Closing In for the Win
Two final points are raised in this ambitious program. First, say the authors, the Left needs to be more willing to embrace risk. Fear of unknown outcomes has led the Left “into a situation where they desire novelty, but a novelty without risk.” For example, the Occupy movement was widely embraced while it offered an upbeat and even carnivalesque atmosphere; but organizers balked at the next step of turning it into a truly revolutionary struggle. Whenever radical demands are made — in organizations, institutions, or politics and society — an all-too-common way of deflecting them is by saying “we need to do more research”. Activists are too often hesitant to take the responsibility for undertaking truly transformative action for change.

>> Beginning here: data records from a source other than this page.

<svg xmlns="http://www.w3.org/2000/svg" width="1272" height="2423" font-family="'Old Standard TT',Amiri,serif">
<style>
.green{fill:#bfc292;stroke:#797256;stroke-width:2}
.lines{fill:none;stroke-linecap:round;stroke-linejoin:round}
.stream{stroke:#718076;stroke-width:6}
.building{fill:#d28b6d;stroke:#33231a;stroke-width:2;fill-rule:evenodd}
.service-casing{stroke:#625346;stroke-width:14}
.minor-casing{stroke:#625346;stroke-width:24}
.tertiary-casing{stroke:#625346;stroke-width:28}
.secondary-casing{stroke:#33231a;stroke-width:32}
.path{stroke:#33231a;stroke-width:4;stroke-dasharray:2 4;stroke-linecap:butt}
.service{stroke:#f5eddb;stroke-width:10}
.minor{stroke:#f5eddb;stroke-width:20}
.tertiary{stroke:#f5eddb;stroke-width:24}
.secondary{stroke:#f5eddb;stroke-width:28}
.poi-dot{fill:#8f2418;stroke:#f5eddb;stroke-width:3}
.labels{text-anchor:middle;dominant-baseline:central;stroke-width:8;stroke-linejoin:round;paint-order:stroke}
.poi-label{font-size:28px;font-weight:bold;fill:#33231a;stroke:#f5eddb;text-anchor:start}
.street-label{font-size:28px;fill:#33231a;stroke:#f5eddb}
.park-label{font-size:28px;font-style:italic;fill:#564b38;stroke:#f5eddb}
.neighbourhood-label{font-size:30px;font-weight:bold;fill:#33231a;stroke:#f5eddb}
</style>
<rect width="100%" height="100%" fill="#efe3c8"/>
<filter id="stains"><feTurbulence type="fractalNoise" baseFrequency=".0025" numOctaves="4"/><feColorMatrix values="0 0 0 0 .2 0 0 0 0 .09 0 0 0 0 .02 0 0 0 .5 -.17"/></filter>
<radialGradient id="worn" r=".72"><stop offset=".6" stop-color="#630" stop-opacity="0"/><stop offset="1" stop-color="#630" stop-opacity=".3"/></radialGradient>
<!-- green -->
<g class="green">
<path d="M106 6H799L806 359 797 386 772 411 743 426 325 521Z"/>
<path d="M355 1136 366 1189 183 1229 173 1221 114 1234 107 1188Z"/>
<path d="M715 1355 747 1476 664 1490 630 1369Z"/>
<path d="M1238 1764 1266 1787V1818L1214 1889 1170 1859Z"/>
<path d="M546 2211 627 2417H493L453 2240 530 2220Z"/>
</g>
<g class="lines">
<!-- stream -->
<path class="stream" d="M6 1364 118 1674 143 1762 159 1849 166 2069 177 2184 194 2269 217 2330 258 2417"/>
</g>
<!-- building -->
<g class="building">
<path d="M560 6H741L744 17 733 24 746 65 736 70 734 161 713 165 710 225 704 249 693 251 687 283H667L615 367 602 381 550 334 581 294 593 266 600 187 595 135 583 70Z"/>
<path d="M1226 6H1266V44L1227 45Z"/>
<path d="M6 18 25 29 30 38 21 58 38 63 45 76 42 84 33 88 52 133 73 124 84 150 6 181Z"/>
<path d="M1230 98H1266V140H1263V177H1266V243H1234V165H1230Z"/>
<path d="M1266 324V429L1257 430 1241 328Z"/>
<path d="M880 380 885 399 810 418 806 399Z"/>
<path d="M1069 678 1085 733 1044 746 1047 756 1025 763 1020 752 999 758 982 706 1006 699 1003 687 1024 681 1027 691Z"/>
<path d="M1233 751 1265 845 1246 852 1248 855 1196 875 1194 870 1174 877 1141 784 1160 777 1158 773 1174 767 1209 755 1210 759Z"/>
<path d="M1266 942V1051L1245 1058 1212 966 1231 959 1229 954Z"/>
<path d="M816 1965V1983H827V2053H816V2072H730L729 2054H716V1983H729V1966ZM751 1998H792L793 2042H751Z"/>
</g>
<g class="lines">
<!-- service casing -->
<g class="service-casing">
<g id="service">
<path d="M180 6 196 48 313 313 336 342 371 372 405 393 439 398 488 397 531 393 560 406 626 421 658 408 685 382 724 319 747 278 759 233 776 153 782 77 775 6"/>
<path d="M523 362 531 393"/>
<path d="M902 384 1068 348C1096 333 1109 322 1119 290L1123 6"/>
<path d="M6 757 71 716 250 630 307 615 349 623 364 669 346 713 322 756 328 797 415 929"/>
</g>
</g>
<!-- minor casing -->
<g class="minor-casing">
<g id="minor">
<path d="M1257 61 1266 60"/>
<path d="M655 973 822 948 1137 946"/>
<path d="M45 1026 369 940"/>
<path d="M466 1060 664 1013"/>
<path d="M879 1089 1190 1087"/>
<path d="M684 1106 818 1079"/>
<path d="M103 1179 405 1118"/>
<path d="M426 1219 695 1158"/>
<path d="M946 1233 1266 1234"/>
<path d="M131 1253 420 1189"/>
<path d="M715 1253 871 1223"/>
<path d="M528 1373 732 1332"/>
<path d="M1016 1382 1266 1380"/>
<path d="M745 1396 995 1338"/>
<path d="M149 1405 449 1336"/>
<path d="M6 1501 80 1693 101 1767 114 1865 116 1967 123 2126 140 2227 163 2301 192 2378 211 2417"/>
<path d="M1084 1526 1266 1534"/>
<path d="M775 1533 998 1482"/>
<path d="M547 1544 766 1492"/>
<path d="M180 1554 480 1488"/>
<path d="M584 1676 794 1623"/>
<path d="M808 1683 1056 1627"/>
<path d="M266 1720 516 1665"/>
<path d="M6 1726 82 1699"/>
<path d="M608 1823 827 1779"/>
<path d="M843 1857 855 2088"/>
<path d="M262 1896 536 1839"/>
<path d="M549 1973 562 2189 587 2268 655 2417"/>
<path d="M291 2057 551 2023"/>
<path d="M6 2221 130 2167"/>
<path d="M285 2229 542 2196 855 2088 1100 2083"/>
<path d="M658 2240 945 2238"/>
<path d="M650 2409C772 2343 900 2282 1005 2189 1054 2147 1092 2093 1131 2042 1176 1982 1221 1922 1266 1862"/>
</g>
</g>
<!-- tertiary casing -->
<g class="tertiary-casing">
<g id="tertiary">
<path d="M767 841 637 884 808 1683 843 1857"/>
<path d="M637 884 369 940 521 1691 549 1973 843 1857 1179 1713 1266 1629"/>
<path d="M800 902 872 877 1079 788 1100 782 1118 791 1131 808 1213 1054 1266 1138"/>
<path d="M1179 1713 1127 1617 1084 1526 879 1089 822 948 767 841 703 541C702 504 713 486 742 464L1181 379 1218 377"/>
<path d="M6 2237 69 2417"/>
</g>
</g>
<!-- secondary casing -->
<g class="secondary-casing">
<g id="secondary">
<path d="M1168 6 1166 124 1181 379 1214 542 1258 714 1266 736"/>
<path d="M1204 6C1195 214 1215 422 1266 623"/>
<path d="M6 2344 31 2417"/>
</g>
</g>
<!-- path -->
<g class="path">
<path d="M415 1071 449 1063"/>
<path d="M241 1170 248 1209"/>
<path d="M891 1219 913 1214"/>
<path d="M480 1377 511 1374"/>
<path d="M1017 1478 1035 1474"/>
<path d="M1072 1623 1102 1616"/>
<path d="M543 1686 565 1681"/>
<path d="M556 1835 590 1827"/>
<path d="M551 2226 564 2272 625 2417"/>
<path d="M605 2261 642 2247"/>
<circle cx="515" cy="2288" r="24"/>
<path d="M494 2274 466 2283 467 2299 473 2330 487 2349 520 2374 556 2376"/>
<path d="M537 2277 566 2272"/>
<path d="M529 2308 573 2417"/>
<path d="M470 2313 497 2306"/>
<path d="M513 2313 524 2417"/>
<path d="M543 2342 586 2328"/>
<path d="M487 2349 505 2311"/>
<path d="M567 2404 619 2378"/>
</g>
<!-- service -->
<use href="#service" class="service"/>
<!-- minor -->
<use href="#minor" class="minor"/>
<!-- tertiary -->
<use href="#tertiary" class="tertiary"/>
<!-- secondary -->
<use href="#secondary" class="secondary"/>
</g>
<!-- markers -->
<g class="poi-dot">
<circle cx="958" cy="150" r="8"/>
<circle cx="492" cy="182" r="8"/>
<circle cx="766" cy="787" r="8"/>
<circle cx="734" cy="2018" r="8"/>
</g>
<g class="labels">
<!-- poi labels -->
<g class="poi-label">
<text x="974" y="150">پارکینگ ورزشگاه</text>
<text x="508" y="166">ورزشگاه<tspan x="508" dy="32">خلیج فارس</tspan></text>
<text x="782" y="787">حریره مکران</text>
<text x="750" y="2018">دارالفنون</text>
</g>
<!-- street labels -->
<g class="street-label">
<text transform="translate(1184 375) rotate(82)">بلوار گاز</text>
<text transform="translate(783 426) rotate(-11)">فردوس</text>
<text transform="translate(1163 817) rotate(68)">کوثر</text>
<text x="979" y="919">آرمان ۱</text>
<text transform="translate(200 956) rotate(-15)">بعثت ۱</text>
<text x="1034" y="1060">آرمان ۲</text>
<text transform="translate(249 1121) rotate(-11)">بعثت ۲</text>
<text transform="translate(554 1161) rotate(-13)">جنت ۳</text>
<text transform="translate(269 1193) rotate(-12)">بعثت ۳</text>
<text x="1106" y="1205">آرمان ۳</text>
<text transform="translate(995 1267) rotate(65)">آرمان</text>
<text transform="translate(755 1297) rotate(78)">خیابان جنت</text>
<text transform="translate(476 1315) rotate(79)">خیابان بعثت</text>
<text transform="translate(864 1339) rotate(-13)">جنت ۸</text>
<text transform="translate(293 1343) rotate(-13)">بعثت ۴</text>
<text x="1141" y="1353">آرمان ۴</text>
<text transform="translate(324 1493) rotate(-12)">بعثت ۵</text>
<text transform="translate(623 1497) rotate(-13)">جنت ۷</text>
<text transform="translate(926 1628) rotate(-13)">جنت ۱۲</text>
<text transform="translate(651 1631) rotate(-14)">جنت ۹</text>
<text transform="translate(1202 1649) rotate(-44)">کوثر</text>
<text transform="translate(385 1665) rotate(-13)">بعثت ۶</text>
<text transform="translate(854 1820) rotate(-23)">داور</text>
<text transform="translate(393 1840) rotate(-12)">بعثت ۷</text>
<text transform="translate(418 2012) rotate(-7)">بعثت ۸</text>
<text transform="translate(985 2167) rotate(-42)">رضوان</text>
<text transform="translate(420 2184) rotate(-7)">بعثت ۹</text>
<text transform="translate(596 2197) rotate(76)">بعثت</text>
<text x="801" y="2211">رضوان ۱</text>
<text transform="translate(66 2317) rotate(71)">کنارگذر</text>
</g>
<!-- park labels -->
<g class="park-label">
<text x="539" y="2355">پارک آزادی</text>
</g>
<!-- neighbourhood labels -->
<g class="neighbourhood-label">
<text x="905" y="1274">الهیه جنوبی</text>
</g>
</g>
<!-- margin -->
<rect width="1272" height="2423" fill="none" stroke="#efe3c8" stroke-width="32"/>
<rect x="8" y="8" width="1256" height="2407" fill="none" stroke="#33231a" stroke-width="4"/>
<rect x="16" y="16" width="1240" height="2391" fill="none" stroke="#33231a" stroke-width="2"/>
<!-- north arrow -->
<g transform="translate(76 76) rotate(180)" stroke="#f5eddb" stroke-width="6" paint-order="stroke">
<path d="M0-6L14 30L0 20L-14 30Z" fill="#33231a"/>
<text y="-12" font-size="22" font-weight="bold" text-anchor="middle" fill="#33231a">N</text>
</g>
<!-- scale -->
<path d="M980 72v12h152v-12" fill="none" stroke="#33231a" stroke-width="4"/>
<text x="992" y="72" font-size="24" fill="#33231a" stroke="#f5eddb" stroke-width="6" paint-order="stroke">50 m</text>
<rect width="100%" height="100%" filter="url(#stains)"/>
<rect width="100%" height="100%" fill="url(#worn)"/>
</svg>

The authors warn, however, that the precautionary principle, in politics, automatically privileges the status quo. The precautionary principle closes off the future, they warn, whereas “the contingency of high-risk adventures is precisely what leads to a more open future.”
What’s the whole point? What sort of an ultimate goal is this ambitious agenda supposed to achieve? “The synthetic construction of freedom”, is their answer. The term ‘synthetic freedom’ they use to describe an approach to freedom which recognises “that a formal right without a material capacity is worthless.” In other words, the right of anyone to run in an election is worthless if it’s beyond the financial capacity of the average person to actually run.
Achieving synthetic freedom involves three components, they say: “the provision of the basic necessities of life, the expansion of social resources, and the development of technological capacities.” This, they argue, “is the means by which human powers are to be developed”, and by which new desires, communities, ways of living, new forms of thought, political and sexual experimentation, can be brought into existence. In short, their goal is to open up the current stale version of global reality to a far greater and more creative plurality of political and social possibilities.
Srnicek and Williams offer an admirable and ambitious program, and it’s a far cry from that which has characterized a lot of Left activism in recent years. It’s refreshing in its scale and ambit, in its ardent defense of technological potential, and in its refusal to reject hierarchical organizing structures and institutions.
Yet it differs significantly from traditional Marxist theory by celebrating the gains made through ‘identity politics’, valuing the anti-oppression struggles of marginalized identities and the importance of centring feminism, gender, and sexuality struggles, as well as anti-racist and disability rights movements, in the struggle against hegemonic neoliberalism and for a better world. The authors systematically identify and analyze key characteristics of this struggle: from the ‘folk politics’ they believe is holding back the Left, to the ‘synthetic freedom’ they flag as its goal. But they offer a balanced perspective: recognizing the importance of spontaneous grassroots protest without romanticising it, and reflecting a new generation of anti-capitalist thinking which takes an anti-oppressive, equity-based organizing framework as a basic premise. This truly is a 21st century manifesto, and it’s about time.
The need to reinvigorate the role of utopian and imaginative thinking in society has become a touchstone of anti-work politics (the work of Kathi Weeks comes to mind here) and Srnicek and Williams offer a profoundly thoughtful, meticulously analyzed contribution to this body of work. Most importantly, they offer a glimmer of hope that the future is something that might still be invented by us, not imposed from above.